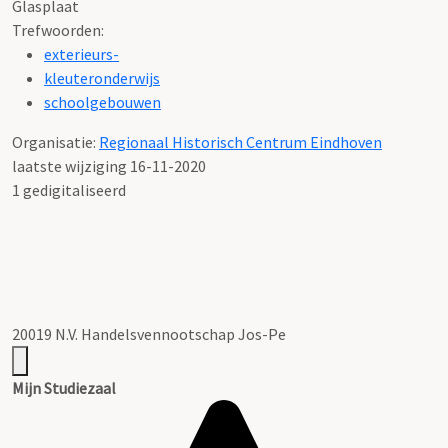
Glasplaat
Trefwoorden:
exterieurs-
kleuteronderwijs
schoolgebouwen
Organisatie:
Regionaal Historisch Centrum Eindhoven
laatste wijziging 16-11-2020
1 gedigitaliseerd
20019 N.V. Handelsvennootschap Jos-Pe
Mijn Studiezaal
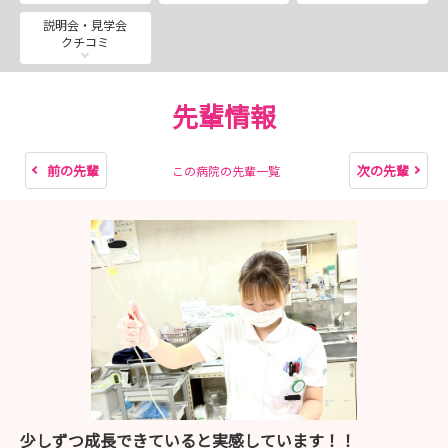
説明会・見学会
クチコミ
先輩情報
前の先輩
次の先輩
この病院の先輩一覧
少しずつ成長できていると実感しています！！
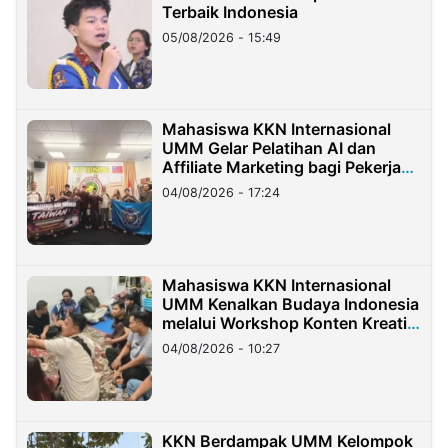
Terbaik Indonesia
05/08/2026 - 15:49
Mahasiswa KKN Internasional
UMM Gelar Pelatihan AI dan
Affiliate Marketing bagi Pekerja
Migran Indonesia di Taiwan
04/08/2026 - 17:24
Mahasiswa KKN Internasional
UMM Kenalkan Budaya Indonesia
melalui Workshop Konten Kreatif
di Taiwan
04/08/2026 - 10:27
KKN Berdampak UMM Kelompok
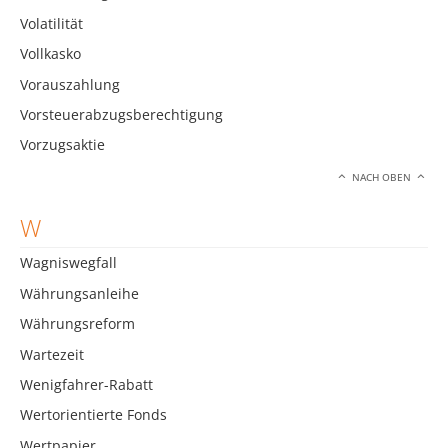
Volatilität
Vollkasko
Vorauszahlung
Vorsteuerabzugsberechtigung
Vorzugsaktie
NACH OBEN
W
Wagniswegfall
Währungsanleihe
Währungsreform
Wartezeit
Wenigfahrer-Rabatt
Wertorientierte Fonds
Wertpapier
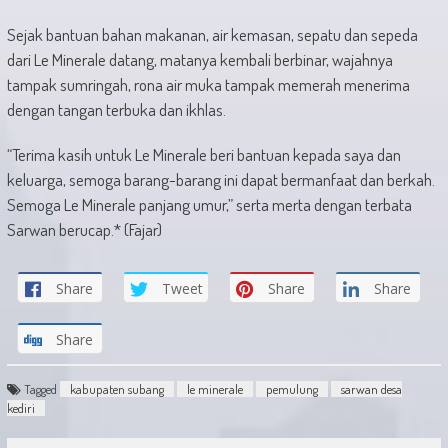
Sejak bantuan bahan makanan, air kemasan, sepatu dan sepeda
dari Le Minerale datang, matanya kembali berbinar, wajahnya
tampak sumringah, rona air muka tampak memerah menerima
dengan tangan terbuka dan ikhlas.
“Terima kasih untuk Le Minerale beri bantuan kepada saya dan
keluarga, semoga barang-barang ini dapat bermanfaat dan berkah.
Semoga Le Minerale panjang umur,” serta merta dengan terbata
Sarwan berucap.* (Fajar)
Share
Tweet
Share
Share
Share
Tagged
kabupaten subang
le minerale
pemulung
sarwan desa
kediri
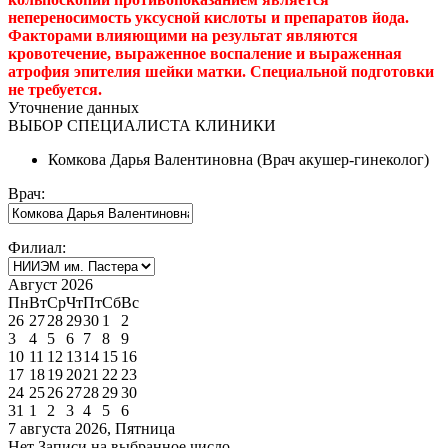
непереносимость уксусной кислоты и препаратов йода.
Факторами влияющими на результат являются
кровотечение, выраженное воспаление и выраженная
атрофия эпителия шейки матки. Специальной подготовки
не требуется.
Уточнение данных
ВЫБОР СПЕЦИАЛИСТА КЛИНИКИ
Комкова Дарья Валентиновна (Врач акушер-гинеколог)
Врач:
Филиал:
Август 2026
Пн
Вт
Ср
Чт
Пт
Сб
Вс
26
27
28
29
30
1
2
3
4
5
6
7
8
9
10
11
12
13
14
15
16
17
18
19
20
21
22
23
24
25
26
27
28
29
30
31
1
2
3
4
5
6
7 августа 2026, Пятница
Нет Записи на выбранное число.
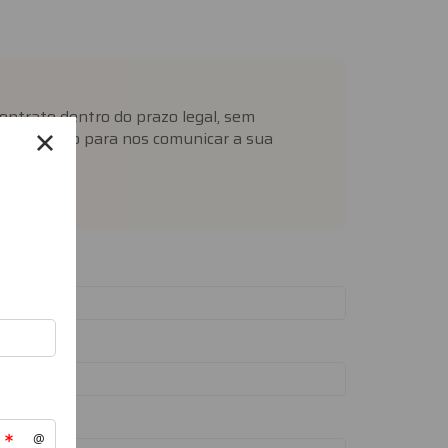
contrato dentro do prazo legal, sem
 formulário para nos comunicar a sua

========

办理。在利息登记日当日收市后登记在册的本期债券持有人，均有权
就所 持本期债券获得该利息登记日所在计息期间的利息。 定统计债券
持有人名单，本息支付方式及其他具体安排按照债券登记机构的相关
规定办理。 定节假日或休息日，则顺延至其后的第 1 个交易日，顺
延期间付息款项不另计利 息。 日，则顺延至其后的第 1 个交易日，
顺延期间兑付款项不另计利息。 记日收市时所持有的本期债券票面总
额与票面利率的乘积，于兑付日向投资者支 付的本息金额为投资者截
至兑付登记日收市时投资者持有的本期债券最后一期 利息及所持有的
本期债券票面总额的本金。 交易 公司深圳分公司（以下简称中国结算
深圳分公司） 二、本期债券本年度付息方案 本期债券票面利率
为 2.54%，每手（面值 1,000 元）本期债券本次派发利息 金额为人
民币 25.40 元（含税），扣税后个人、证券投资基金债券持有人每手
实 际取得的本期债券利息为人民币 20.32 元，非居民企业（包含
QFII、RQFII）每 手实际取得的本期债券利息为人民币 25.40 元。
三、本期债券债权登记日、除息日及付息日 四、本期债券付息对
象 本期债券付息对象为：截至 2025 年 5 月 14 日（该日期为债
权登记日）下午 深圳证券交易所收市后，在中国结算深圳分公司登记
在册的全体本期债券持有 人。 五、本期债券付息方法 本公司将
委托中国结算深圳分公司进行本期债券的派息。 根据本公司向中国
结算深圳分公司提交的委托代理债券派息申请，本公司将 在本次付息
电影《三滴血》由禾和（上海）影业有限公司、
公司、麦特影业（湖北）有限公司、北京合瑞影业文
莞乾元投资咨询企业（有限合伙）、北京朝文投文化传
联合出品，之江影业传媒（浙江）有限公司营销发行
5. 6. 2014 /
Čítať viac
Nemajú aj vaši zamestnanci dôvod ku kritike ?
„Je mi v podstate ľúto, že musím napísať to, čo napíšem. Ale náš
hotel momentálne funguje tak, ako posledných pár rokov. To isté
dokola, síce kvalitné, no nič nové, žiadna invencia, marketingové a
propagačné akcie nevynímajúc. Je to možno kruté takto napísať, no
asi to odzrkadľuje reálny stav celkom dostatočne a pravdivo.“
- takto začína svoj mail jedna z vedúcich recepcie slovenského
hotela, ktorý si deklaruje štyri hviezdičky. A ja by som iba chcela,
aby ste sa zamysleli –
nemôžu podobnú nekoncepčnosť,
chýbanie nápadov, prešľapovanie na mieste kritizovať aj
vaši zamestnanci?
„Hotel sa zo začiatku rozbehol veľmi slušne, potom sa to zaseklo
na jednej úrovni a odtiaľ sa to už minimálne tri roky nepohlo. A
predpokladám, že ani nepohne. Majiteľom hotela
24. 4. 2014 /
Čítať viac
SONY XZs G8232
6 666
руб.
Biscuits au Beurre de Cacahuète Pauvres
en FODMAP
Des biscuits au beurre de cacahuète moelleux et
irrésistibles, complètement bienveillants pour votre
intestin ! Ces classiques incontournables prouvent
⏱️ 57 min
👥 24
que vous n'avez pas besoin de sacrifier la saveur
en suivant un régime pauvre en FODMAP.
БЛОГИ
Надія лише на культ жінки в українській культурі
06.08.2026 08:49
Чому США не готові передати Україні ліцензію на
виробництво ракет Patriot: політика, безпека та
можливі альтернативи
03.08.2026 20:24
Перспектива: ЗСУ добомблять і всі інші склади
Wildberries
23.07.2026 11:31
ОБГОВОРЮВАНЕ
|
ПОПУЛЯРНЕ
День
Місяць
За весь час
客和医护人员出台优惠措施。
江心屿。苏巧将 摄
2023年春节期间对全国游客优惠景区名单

========

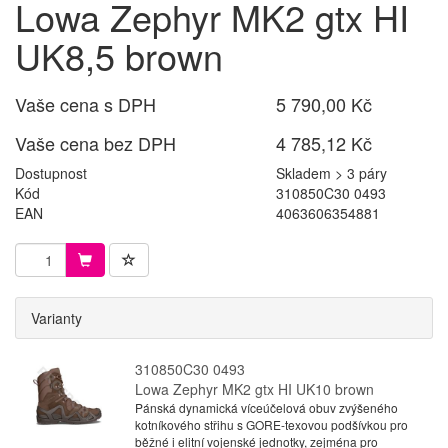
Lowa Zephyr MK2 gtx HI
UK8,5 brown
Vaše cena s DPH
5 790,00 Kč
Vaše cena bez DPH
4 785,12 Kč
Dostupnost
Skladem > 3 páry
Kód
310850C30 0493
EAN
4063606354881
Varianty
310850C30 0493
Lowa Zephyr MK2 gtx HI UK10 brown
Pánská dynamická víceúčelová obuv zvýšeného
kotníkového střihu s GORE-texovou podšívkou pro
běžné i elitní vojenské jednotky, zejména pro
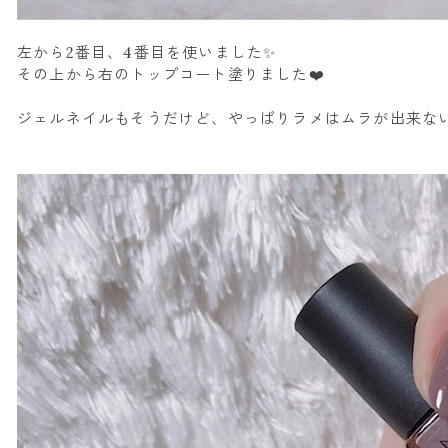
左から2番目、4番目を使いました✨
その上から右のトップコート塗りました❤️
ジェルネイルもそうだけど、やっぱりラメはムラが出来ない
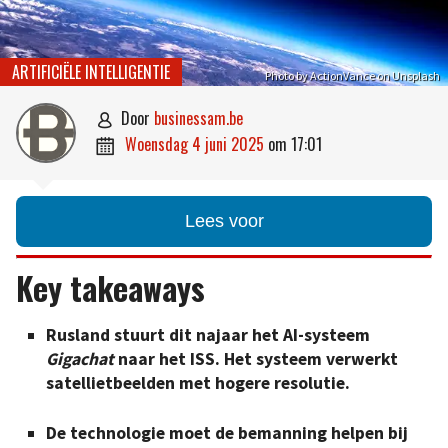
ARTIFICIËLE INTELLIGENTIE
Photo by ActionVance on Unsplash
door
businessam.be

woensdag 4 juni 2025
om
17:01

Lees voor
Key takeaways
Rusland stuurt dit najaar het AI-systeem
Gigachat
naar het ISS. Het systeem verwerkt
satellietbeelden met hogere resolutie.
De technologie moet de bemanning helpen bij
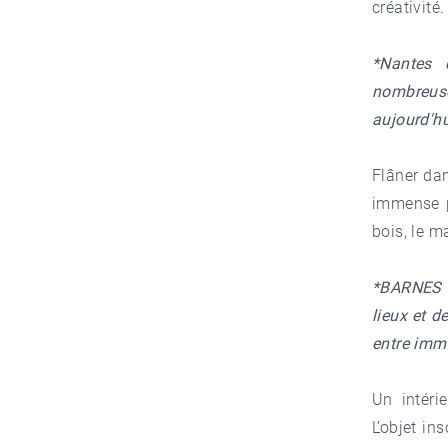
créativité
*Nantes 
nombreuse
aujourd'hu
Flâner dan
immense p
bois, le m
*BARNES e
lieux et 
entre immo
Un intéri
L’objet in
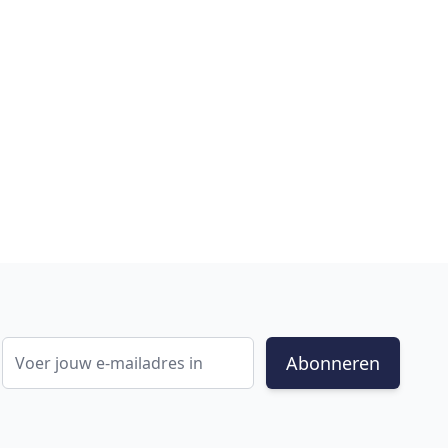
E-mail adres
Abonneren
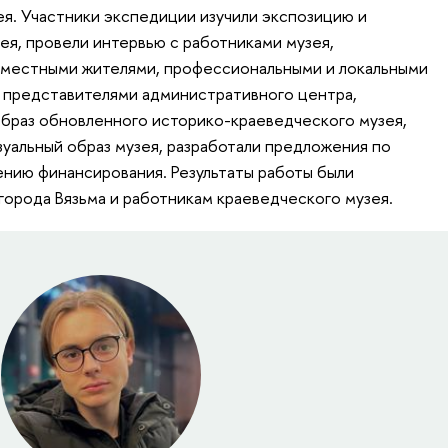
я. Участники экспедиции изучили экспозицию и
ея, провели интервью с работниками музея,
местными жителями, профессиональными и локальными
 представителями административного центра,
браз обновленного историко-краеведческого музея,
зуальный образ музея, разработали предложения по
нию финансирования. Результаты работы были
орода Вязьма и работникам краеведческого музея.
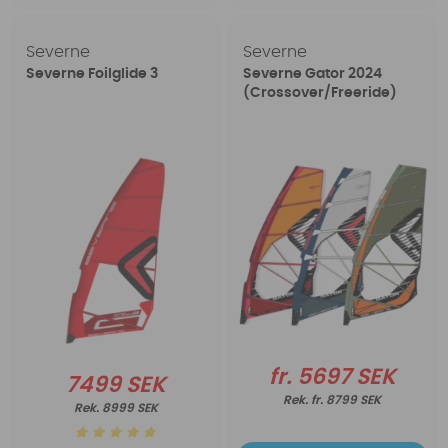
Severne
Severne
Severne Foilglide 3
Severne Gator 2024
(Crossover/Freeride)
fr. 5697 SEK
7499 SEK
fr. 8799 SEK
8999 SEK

========

Tally every line above that has the word "本公司将", and report the total with no other words.

_ANSWER SPACE_.
2